Ю.И. Нашел ли этот ваш подход какую-то реализацию в вашем преподавании? В тех методах, которые вы выбирали? Или, когда вы преподавали, вам было некогда об этом думать?
А.М. Скорее второе: преподавание – это, все-таки, такой чудовищный конвейер. Я до сих пор так радуюсь, что этого постоянного потока пар больше нет в моей жизни! Я очень хорошо отношусь к студентам, и я, наверно, даже рад был бы опять преподавать, может быть, я даже буду это делать. Но я точно не хочу преподавать столько.
Ю.И. Сколько же разных курсов вам приходилось одновременно вести?
А.М. Три, четыре, даже пять бывало.
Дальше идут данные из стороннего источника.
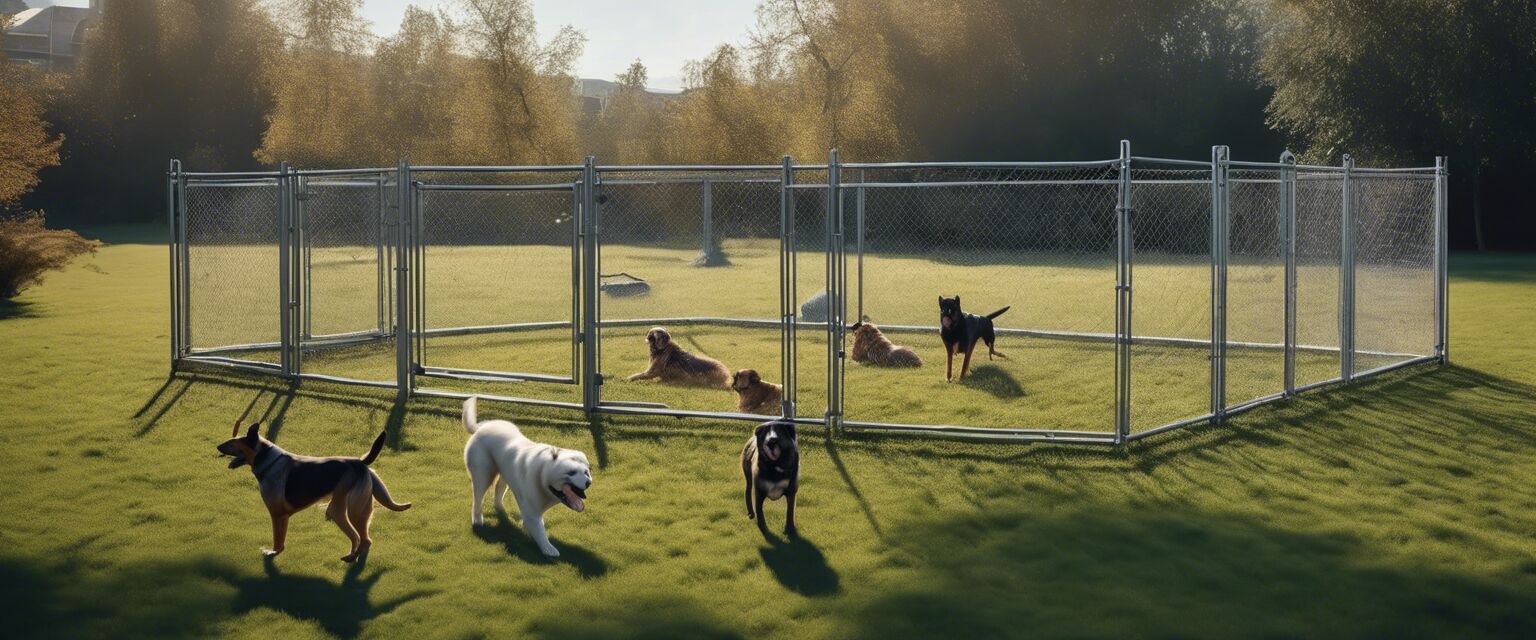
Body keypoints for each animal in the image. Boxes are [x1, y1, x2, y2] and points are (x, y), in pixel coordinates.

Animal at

Наверно, если со школой или с преподаванием на Факультете довузовской подготовки брать, то и шесть.
Ю.И. То есть вы преподавали и в школе тоже?
А.М. Когда-то – да, и в школах, и на факультете довузовской подготовки. И для меня это всегда было очень трудно. Я непрерывно готовился к занятиям – у меня было ощущение, что я буду полным идиотом, если приду неподготовленным. А подготовка всегда устроена в режиме эдакого пожирателя времени. Ты можешь готовиться к лекции неограниченное количество времени, можешь всю жизнь готовиться к одной только лекции – это в принципе безгранично.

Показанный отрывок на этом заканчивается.